Das ist beispielsweise bei Cortal Consors der Fall. Hier erhalten Neukunden, die mindestens 2500 Euro anlegen bis zu einem Betrag von maximal 10 000 Euro 3,3 Prozent Zinsen. Beträge, die darüber hinaus gehen, werden mit 2,6 Prozent verzinst. Mit dem Tagesgeldkonto eröffnet der Kunde automatisch ein Depot. Wer weniger als 2500 Euro im Depot liegen hat und nicht einen Trade pro Quartal oder einen laufenden Sparplan vorweisen kann, muß monatlich eine Leistungspauschale von 1,95 Euro entrichten. "Solche Angebote machen wirklich nur Sinn, wenn jemand ohnehin ein Depot eröffnen möchte", sagt Uwe Döhler, Projektleiter Finanzdienstleistungen bei "Finanztest". Derzeitiger Spitzenreiter auf dem Tagesgeld-Markt, Driver & Bengsch, offeriert vier Prozent bis zu einer Summe von 25 000 Euro lediglich Neukunden. Zudem garantiert das Institut die üppige Zinskost nur für drei Monate. Auch die Angebote von1822-direkt sowie Cosmos Direkt sind ausschließlich Neukunden vorbehalten.

 

In der Spitzengruppe der Tagesgeld-Anbieter mischt häufig eine ganze Reihe an ausländischen Banken mit.
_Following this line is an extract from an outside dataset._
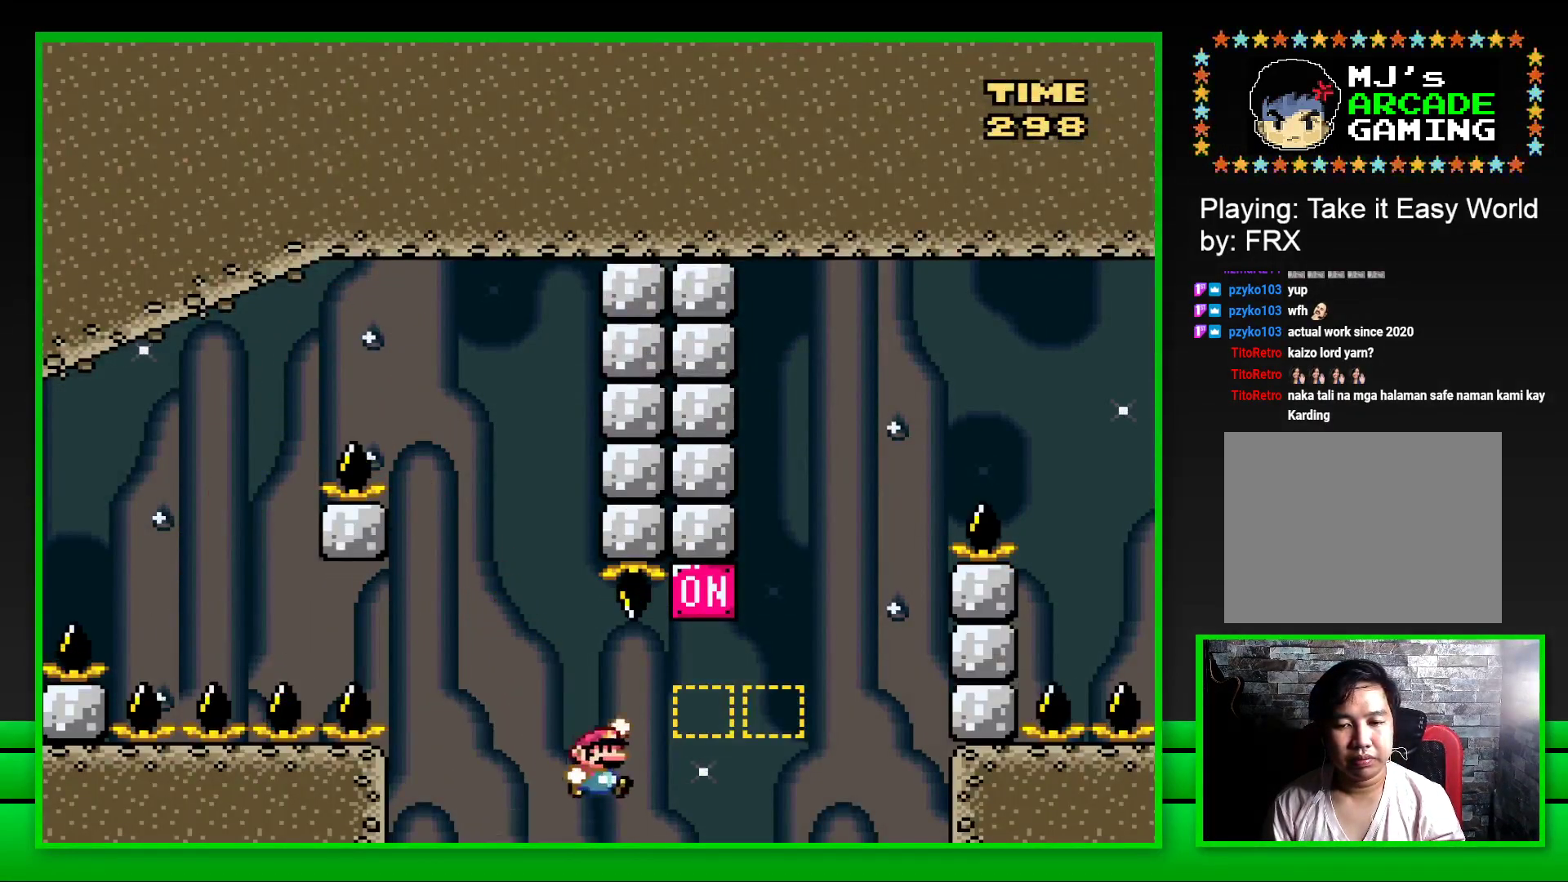
{"buttons": ["SQUARE"], "left_stick": "center", "right_stick": "center", "events": [[167, "CROSS", "up"], [350, "CROSS", "down"], [467, "CROSS", "up"], [483, "DPAD_RIGHT", "up"]]}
So etwa die Advanzia Bank, die 3,25 Prozent Zinsen bietet sowie die Demir Halk Bank und die Deniz Bank, die drei Prozent offerieren. Der Nachteil bei diesen Angeboten: Die Einlagensicherung geht lediglich bis 20 000 Euro pro Person. "Es ist daher nicht sinnvoll, größere Summen bei diesen Banken anzulegen", bemerkt Edda Castello von der Verbraucherzentrale Hamburg.

 

Doch allen Haken und Ösen zum Trotz: "Tagesgeld ist derzeit eine attraktive Alternative zu Festgeld", bemerkt Döhler. Zum einen warten zahlreiche Banken kaum mit höheren Zinsen auf, selbst wenn der Kunde sich über einen längeren Zeitraum bindet. Denn die drei steht bei den Festgeld-Angeboten der meisten Institute erst ab Laufzeiten von einem Jahr vor dem Komma.

 

Ein Beispiel: Wer sein Geld für sechs Monate fest bei der BMW Bank anlegt, bekommt derzeit gerade einmal 2,6 Prozent Zinsen. Bei einer Laufzeit von zwölf Monaten gibt es immerhin 3,10 Prozent. Die Demir Halk Bank offeriert für einen Sechs-Monats-Zeitraum mit 2,4 Prozent sogar deutlich weniger als für Tagesgeld.

 

Eine kaum attraktive Alternative. Zumal Experten schon bald mit weiteren Zinsschritten der Europäischen Zentralbank rechnen. "Tagesgeld ist zur Zeit durchaus eine Alternative zu Festgeld, da Sparer so zügig von Zinserhöhungen profitieren können", bemerkt Kai Stefani, Volkswirt bei der Fondsgesellschaft dit. "Wir raten Anlegern derzeit davon ab, sich länger als ein Jahr zu binden", sagt Projektleiter Döhler

 

Es ist schließlich nicht ausgeschlossen, daß mit der nächsten Zinserhöhung der Europäischen Zentralbank auch die Spitzenanbieter beim Tagesgeld die Erhöhung an die Kunden weitergeben: Dann dürften Anleger bei einigen Angeboten auch ohne Haken und Ösen eine drei vor dem Komma sehen.